Rashi7 wrote that the “gates of righteousness” were the entrances to synagogues and study halls. I would agree that these are places where one can become more enlightened about righteousness—through an emotional channel in a synagogue service, and through an intellectual channel in a study hall. But personal gates of righteousness may also open to us, if we ask.
*
As I sing Psalm 118, using different melodies for different sections, I think of God in terms of infinite kindness; I feel the strength of a divine source entering me as I sing to God; and I humble myself to pray for the ability to become righteous.
And all that comes before Psalm 118 reminds me to look again when I reject or feel rejected, since:
The stone the builders rejected
Has become the cornerstone! (118:22)
—
- Scholarly consensus is that Psalm 118 was written during the time of the “second temple” in Jerusalem.
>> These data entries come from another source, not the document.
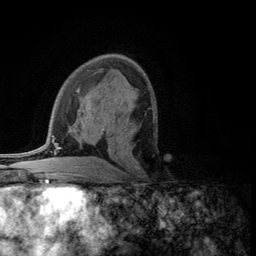
Breast MRI (dynamic contrast-enhanced), one axial slice; slice 68 of 134 in the series (ordered by position); cropped to one breast; dynamic contrast-enhanced series, time point 2 of 5 at this slice position (early post-contrast); 3 T; TE 2.8 ms, TR 7.5 ms; 1.2 mm slice thickness; 256 × 256 image matrix, field of view 175 × 175 mm. Female patient.
Outlined on this slice (semi-automatically segmented with operator editing):
- enhancing-tissue mask used for the functional tumour volume (all voxels passing the contrast-enhancement thresholds inside the analysis volume; usually the tumour): bounding box (x1, y1, x2, y2) in pixels: (121, 122, 146, 175)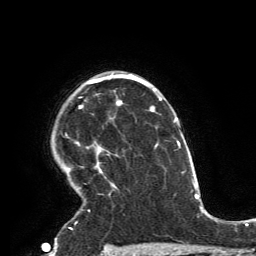
Breast MRI, one axial slice; cropped to one breast; dynamic contrast-enhanced series, time point 2 of 6 at this slice position (early post-contrast); 3 T; TE 2.8 ms, TR 7.2 ms; 256 × 256 image matrix, field of view 180 × 180 mm. Female patient.
Structures marked on this image (semi-automatic segmentation, software-assisted and operator-edited):
- enhancing-tissue mask used for the functional tumour volume (all voxels passing the contrast-enhancement thresholds inside the analysis volume; usually the tumour): bounding box <65,73,119,229> (left, top, right, bottom; pixels)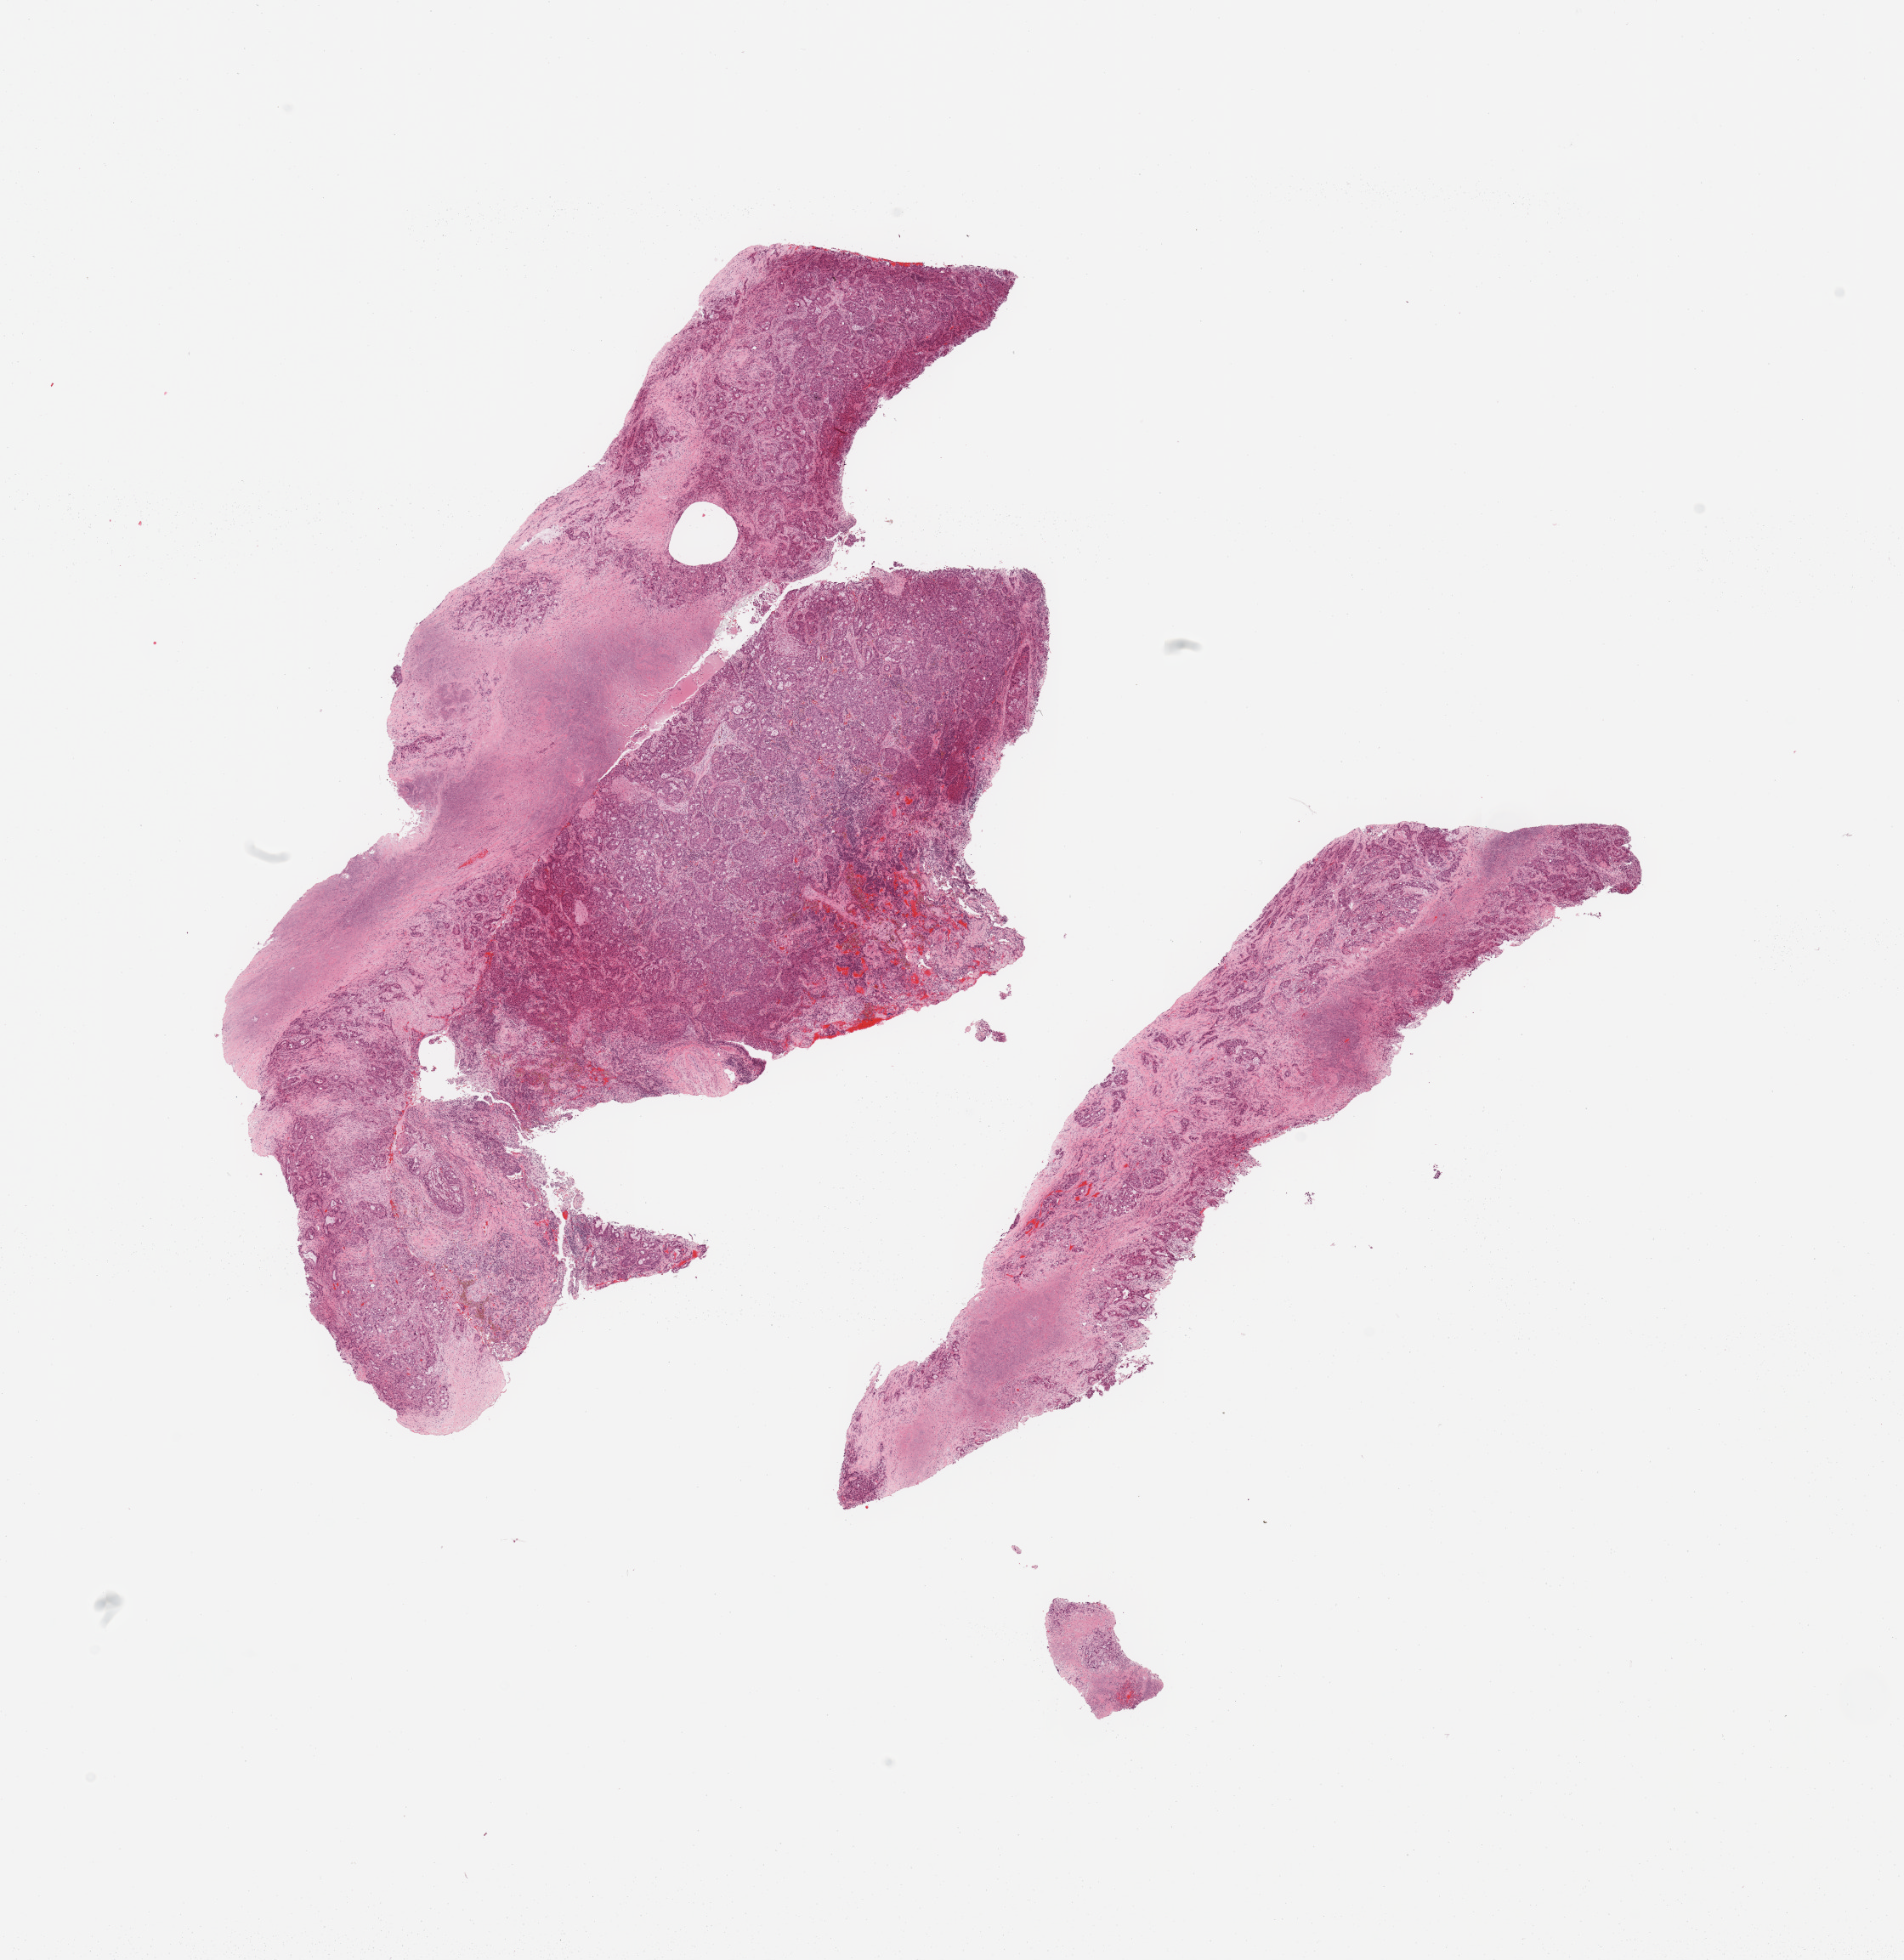
Digitized Hematoxylin and eosin (H&E) stained tissue section (whole slide) — shown as a low-resolution overview of the whole scanned area (about 17.7 x 18.2 mm, acquisition: 20x scan). Lung, tumour tissue. Male, 66 y/o. Histologic grade: G2 (moderately differentiated).
* histologic diagnosis: Adenocarcinoma, NOS
* AJCC pathologic stage: IIIA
The Babylonians razed the first temple dedicated to the God of Israel in 586 B.C.E. After the Persians conquered the Babylonians, King Cyrus decreed that exiles could return to their original lands and rebuild sites of worship. Under Ezra and Nehemiah, returning exiles from Judah laid the foundations of a second temple on the site of the old one in Jerusalem. The temple was completed in 516 B.C.E.
- The Talmud determined that only the “Half Halleil”, which abbreviates Psalms 116 and 117, should be recited during the last six days of Pesach (Arachin 10a-b).
- Psalm 115, earlier in the Halleil, appeals to the same three groups: Israel, the house of Aaron, and “yirey God”. In this case, the leader asks each group to trust in God, and the group responds: “Their help and their shield is he!”
- Converts are currently called “Jews by choice”, but I do not want to exclude people of Jewish ancestry who also choose to practice Judaism.
- In this verse only, zimrat is often translated as “the might of” or “the strength of” . Yet the root verb zamar, זָמַר, means “pruned” in the kal form, and “sang praises” or “made music” in the pi’el There is only one verse in the Hebrew Bible in which zimrah or zimrat is not translated in terms of music: Genesis 43:11. There Jacob lists six products he considers zimrat the land: four kinds of aromatic resin, fruit syrup, and almonds. All these luxuries come from trees, and therefore could be considered “prunings”.
- Samson Raphael Hirsch (19th century), The Hirsch Tehillim, Feldheim Publishers, Nanuet, NY, 2014, p. 968; Robert Alter, The Book of Psalms, W. Norton & Co., New York, 2007, p. 417; The Koren Siddur (Nusach Sepharad), commentary by Rabbi Jonathan Sacks, Koren Publishers, Jerusalem, 2012, p. 771.
- 11th-century rabbi Shlomoh Yitzchaki.